Instructions for the task: Copy the material word for word, from the line containing "Considering I am" through the line containing "Answer: approximately 45° to its right".

****************************************

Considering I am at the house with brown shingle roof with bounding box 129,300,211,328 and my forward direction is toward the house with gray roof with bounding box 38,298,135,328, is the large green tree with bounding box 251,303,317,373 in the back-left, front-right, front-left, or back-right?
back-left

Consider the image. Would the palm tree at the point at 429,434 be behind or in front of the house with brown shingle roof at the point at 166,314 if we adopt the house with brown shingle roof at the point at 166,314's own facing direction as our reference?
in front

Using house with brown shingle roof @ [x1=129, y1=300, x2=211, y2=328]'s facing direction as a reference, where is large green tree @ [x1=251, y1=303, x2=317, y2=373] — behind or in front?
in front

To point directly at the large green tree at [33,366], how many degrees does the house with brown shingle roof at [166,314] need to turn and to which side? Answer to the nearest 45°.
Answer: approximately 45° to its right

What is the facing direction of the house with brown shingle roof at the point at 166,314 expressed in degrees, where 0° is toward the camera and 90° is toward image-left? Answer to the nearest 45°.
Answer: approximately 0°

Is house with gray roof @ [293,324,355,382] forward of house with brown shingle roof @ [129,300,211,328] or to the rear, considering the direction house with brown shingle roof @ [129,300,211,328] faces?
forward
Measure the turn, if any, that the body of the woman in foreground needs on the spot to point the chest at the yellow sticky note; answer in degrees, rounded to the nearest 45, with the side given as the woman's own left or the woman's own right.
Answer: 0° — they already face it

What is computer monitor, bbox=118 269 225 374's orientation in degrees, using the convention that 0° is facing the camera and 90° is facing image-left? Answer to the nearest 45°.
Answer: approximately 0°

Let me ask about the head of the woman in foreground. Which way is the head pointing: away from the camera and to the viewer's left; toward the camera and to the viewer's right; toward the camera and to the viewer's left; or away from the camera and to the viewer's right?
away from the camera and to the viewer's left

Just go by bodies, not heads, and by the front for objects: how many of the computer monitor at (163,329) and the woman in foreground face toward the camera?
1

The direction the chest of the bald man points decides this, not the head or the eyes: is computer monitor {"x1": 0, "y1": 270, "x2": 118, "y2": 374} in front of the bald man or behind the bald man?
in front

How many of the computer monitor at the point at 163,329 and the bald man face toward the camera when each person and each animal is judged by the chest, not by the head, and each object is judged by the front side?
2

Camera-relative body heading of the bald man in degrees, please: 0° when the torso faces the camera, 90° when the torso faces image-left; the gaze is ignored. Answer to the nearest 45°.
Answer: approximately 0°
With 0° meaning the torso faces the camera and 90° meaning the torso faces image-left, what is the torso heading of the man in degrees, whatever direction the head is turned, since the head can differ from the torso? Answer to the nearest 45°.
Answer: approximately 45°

****************************************

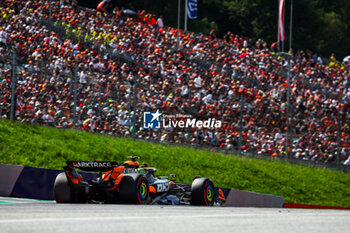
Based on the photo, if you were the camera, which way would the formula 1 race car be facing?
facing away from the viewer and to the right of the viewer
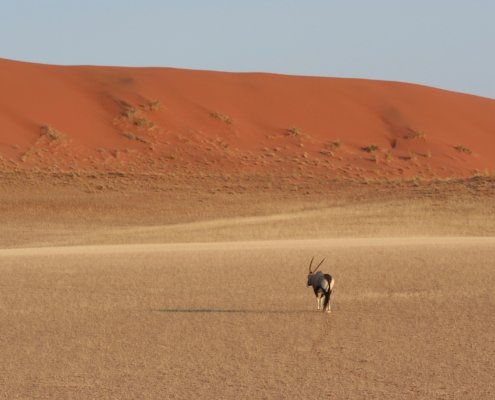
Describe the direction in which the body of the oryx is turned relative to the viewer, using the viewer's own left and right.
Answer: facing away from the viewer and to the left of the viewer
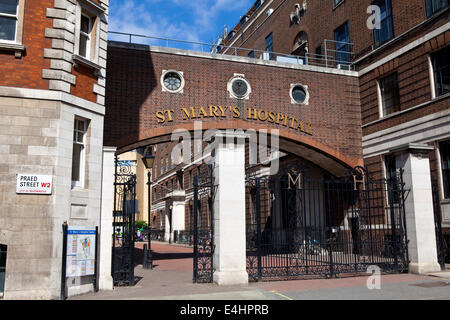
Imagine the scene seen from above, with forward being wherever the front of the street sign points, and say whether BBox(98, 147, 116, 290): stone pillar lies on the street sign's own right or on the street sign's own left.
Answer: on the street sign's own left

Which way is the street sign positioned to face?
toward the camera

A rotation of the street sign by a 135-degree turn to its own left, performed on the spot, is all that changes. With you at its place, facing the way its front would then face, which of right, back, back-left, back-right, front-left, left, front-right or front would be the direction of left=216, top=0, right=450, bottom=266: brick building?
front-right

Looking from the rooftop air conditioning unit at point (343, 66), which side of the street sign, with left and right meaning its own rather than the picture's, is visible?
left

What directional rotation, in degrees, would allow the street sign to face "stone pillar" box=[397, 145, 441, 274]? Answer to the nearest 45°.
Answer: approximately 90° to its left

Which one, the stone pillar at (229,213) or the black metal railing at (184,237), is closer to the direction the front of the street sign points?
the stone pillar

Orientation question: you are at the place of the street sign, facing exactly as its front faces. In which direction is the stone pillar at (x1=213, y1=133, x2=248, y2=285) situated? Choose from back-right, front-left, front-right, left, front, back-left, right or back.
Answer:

****************************************

Response to this exercise:
Considering I am at the house with brown shingle roof with bounding box 129,300,211,328 and my forward direction is toward the house with gray roof with bounding box 38,298,135,328, is the large green tree with bounding box 251,303,317,373 in the back-left, front-right, front-left, or back-right?
back-left

Consider the image. Would the palm tree at the point at 429,434 be behind or in front of the house with brown shingle roof at the point at 166,314 if we adopt the house with brown shingle roof at the point at 166,314's own facing direction as our reference?
in front

Using house with brown shingle roof @ [x1=129, y1=300, x2=211, y2=328]'s facing direction as a reference, where is large green tree @ [x1=251, y1=303, x2=317, y2=373] — behind or in front?
in front

To point directly at the large green tree at [33,366], how many degrees does the house with brown shingle roof at [166,314] need to turn and to which side? Answer to the nearest 45°.
Answer: approximately 45° to its right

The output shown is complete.